PARECE QUE fue ayer y han pasado casi 30 años desde aquel primer viaje. Hemos volado hasta Halifax, en la costa atlántica de Canadá, para subir de nuevo a uno de los trenes más famosos del mundo: el Transcanadiense, que recorre 6.000 kilómetros desde el Atlántico hasta el Pacífico. O lo que es lo mismo, de Halifax a Vancouver.
La web de ferrocarriles canadiense (www.viarail.ca) es una invitación a viajar y a soñar. La estación de Halifax es un hervidero de gente que aguarda la salida del tren. El viento trae un aire a pescado recién capturado en estas costas de Nueva Escocia. El tren se pone en marcha y, poco a poco, la torre de la Ciudadela de Halifax queda atrás.
Uno de los camareros del coche-restaurante, con acento paquistaní, nos recomienda que no alejemos la vista de la ventanilla porque el paisaje es sorprendente. Mientras miramos, una suculenta cena con buena carne y un pastel de zanahoria ayudan a digerir el atardecer.
Vida cotidiana a bordo
Comienzan los paisajes dramáticos en cada curva del recorrido. Las Montañas Apalaches no pasan inadvertidas. Después de rodear la frontera de Estados Unidos, el tren encara la ribera del río San Lorenzo. Apenas describe ninguna pirueta, si acaso un monte por aquí, un pequeño lago por allá y el gran río se convierte en la vía de comunicación natural a través de la cual se creó la América del Norte. El tren avanza tranquilamente, devorando kilómetro tras kilómetro y sin darnos cuenta entramos en Québec. Las 20 horas de viaje son un buen entrenamiento para sentir la vida cotidiana de un tren del siglo XXI. El vagón ha ganado en comodidad, pero ha perdido en carisma.
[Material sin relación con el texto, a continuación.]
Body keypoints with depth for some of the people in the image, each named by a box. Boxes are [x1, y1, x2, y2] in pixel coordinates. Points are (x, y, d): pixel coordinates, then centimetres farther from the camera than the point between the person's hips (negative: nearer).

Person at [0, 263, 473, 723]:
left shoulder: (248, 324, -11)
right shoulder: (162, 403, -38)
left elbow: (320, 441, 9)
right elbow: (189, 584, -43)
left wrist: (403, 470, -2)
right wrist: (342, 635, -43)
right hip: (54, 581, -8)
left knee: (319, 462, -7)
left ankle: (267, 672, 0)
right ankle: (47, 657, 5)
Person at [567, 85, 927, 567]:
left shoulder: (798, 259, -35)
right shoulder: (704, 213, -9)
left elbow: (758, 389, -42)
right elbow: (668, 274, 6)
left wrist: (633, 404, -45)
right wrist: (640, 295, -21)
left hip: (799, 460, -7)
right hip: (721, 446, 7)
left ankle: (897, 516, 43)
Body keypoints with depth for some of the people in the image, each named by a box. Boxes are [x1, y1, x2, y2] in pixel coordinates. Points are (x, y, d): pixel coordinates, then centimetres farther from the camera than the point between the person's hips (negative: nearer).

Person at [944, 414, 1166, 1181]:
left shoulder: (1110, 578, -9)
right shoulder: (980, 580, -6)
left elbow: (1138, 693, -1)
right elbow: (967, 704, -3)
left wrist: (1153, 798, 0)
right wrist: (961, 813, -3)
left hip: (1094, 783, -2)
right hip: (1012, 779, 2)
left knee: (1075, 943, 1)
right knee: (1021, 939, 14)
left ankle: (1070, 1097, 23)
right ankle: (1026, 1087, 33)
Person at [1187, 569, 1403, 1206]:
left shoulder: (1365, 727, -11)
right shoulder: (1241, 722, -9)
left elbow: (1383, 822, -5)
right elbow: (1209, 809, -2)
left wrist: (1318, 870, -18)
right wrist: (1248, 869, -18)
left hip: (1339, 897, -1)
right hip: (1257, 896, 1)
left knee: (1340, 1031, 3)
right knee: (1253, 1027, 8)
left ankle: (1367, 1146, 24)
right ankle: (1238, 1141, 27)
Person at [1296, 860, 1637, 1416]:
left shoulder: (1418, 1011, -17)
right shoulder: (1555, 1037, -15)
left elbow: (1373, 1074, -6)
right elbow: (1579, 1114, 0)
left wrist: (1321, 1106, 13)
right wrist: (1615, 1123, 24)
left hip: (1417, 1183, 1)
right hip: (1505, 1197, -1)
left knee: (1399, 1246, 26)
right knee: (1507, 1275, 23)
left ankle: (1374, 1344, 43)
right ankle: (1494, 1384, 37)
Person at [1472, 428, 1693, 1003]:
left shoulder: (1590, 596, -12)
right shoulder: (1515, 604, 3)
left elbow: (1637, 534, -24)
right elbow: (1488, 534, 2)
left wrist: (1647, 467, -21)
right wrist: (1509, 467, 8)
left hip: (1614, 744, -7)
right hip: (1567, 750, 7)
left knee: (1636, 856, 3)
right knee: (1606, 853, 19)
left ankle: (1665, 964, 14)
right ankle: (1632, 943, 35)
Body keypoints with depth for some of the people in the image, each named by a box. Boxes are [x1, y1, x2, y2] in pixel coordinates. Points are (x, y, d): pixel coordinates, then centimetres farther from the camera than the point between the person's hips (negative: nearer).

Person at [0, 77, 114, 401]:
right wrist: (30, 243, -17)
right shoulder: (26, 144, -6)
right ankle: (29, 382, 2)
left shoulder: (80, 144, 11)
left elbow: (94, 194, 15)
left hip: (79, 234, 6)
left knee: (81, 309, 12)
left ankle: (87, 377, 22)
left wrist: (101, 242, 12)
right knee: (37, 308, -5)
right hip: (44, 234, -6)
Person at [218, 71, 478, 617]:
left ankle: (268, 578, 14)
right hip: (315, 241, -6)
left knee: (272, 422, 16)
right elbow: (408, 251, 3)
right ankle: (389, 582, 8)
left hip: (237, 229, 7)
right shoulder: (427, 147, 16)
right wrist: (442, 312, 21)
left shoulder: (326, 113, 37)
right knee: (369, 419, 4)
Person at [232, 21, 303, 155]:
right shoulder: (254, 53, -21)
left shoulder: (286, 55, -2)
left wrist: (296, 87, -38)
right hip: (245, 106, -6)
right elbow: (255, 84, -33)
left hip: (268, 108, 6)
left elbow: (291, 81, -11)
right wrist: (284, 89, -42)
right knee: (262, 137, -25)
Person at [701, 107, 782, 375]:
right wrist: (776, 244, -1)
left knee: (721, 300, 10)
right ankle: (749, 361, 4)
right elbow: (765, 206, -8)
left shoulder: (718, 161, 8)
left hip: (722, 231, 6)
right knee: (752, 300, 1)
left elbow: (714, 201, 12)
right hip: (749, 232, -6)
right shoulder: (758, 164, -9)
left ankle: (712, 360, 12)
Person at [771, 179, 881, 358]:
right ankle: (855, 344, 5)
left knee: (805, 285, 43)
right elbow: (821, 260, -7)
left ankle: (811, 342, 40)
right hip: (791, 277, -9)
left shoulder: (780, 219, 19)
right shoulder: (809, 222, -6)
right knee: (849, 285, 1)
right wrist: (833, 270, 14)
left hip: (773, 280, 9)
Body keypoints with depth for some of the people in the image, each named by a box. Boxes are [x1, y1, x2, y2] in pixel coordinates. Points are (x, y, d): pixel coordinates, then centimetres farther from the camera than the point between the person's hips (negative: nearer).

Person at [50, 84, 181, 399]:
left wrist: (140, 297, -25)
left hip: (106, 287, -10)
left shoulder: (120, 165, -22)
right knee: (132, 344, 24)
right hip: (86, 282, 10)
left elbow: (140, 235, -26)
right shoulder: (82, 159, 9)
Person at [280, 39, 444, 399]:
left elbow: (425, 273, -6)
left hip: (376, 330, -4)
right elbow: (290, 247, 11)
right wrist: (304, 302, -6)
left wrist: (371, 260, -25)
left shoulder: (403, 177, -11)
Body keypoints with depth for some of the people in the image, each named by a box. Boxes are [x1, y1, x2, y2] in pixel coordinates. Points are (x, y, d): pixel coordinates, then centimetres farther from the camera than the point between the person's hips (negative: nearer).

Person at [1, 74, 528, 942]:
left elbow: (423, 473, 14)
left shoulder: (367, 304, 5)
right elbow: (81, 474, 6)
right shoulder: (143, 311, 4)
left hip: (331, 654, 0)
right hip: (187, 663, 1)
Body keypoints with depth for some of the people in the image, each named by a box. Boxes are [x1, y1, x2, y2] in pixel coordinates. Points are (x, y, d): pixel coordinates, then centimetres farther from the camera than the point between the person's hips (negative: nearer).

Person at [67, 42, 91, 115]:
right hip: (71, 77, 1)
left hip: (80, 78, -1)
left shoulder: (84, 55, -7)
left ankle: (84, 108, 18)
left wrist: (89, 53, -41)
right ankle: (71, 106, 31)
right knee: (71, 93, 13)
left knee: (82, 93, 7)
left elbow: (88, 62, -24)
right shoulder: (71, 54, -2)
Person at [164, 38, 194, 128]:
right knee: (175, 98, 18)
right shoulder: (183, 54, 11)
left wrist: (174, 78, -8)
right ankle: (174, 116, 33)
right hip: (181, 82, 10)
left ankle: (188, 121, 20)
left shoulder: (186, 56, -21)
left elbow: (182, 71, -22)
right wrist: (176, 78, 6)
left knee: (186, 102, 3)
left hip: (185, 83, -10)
Es ésta una región francoparlante, mucho más cercana a Europa que los territorios que hemos dejado atrás. En la oscuridad de la noche, la iluminación del Chateau de Frontenac hace imaginar la belleza de esta ciudad. Una simple silueta sirve para recordar sus casas bajas, sus tejados de pizarra y sus restaurantes con nombres y productos evocadores de Borgoña o Normandía.
Cuando amanece al día siguiente, en el coche restaurante huele a café caliente, muffins con trozos de chocolate y frambuesas... El sol empieza a aparecer por el este y en la lejanía se divisa Montreal. Llegamos a la sala de espera de la Gare Centrale, donde la elegancia es el denominador común. Una gran cantidad de túneles conectan con el downtown de la ciudad, una mezcla de rascacielos, parques y casas bajas.
Guardias de casaca roja
El siguiente tramo de nuestro recorrido nos llevará hasta Toronto. Tenemos por delante 539 kilómetros o cinco horas y media de viaje. Unos optan por la línea directa, otros por un paso por Ottawa, una buena excusa para rendir homenaje a la capital del Estado, con sus edificios neogóticos y sus guardias de casaca roja. En ambas rutas, el menú del almuerzo es apetitoso.
De Toronto continuamos a Winnipeg, a través de la planicie central canadiense, surcada de lagos y bosques. Dicen que éste es el verdadero Canadá, donde se desarrollaron las historias de la conquista del Oeste y las del trazado heroico del ferrocarril. Siguiente parada: Jasper, nombre mítico para los amantes de los parques naturales. La fuerza de las Montañas Rocosas surge de un modo salvaje, como algo mágico, con esos grandes desfiladeros.
Estamos llegando al final de nuestro viaje. Las montañas de British Columbia nos llevan hacia la costa. Ahí, al fondo, está Vancouver, capital de la California canadiense. Hemos recorrido 4.500 kilómetros desde Toronto y tan sólo tres minutos de retraso... Puntualidad absoluta. Vancouver significa la vuelta al mundo real, a las compras, a la animación nocturna y a los paseos entre restaurantes y tiendas como las de las calles de Gastown. Es el reencuentro con el mestizaje exótico de los puertos, que se aprecia en Chinatown, donde se combina el estilo del Oriente y la arquitectura colonial británica.